The way forward for Sharif
The problem is that many Pakistanis do not recognize the extreme changes that would come with Taliban rule. Meanwhile, Sharif’s government is silent, fumbling, weak. It offers no counter narrative, articulates no vision and sets no preconditions. Giving the Taliban a platform to articulate its narrative, its way, as the peace talks have done, cloaks the Taliban’s demands as harmless, gives it legitimacy and generates followers, all the while hiding the danger that lurks behind. Surely Mr. Sharif does not want to give up leading Pakistan, nor his vision of Pakistan as a modern, economically prosperous nation. Surely he does not want those who want to overthrow him to drive the narrative.
Slowly but surely, independent voices countering the Taliban narrative are being silenced. Last month, the Express Tribune, for which I write a regular column, was attacked for the third time in a few months. Three staff members were killed. After the attack, I was asked by the newspaper’s editors to refrain from writing about terrorism for the time being.
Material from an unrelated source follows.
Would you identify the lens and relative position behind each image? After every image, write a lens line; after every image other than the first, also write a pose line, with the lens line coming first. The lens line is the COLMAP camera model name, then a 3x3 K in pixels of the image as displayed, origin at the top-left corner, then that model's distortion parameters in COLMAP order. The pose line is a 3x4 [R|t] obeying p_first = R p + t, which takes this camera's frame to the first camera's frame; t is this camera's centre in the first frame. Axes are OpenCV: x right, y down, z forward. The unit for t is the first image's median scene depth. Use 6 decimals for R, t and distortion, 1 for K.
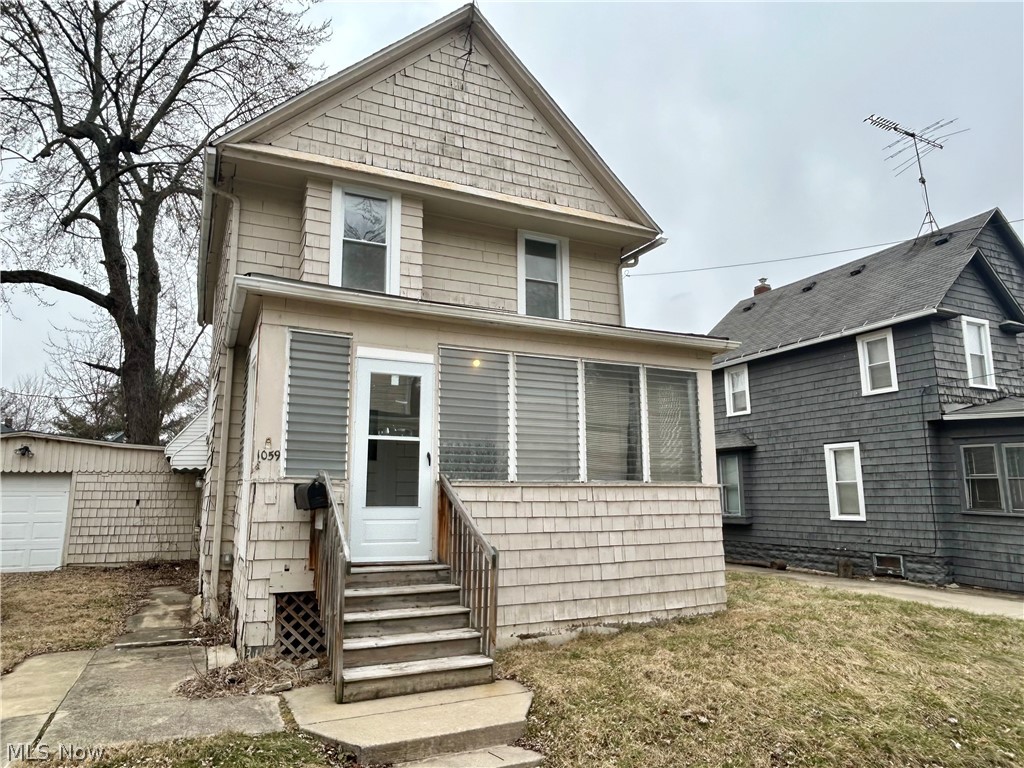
lens RADIAL K [[658.7, 0, 511.7], [0, 658.7, 386.3], [0, 0, 1]] dist [0.003990, 0.001137]
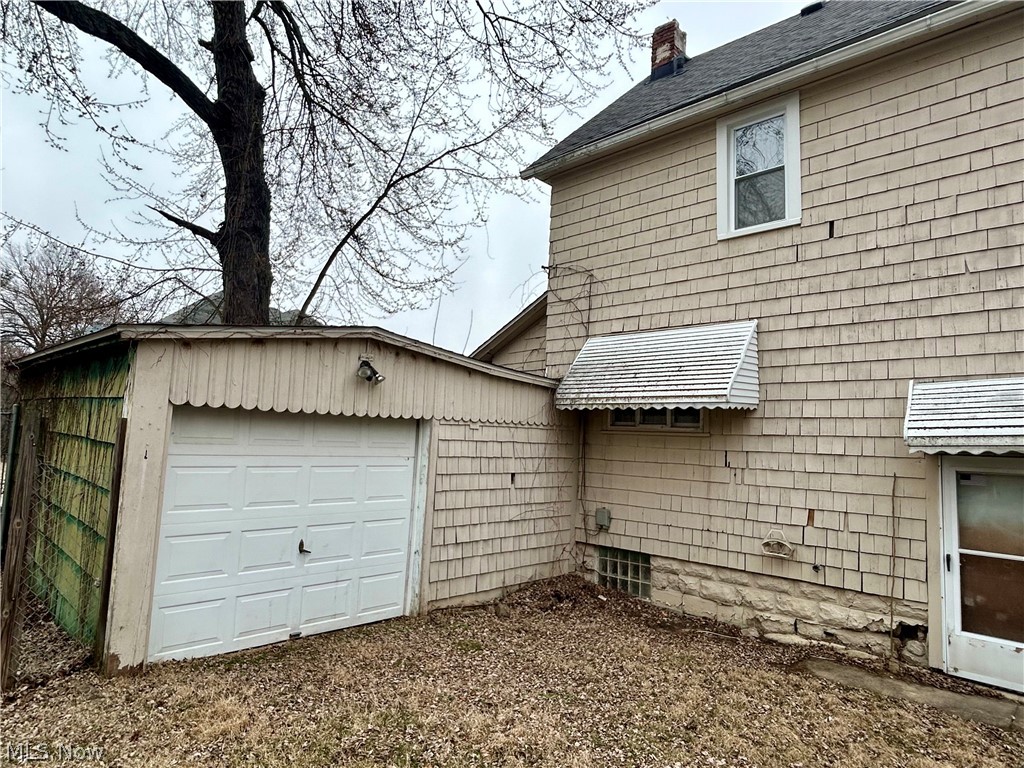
lens RADIAL K [[602.9, 0, 511.8], [0, 602.9, 380.0], [0, 0, 1]] dist [-0.007323, -0.000815]
pose [[0.933359, 0.074753, 0.351075, -0.772986], [-0.103136, 0.992681, 0.062826, 0.065575], [-0.343809, -0.094847, 0.934237, 0.557671]]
So Mr. Sharif must step up now and articulate his vision of Pakistan’s future. He must stand up for the sanctity of Pakistan’s constitution and its democracy. He must set preconditions for any future talks. Talks have to be held under Pakistan’s constitution—no ifs, no buts. His government must state its unwillingness to compromise on women’s rights, the rights of minorities and Pakistan’s place in the world. Most of all, if he is to win the war of words and ideas with the Taliban, and, along with it, the hearts and minds of Pakistani citizens, Mr. Sharif must start talking to the Pakistani people. Otherwise the TTP wins.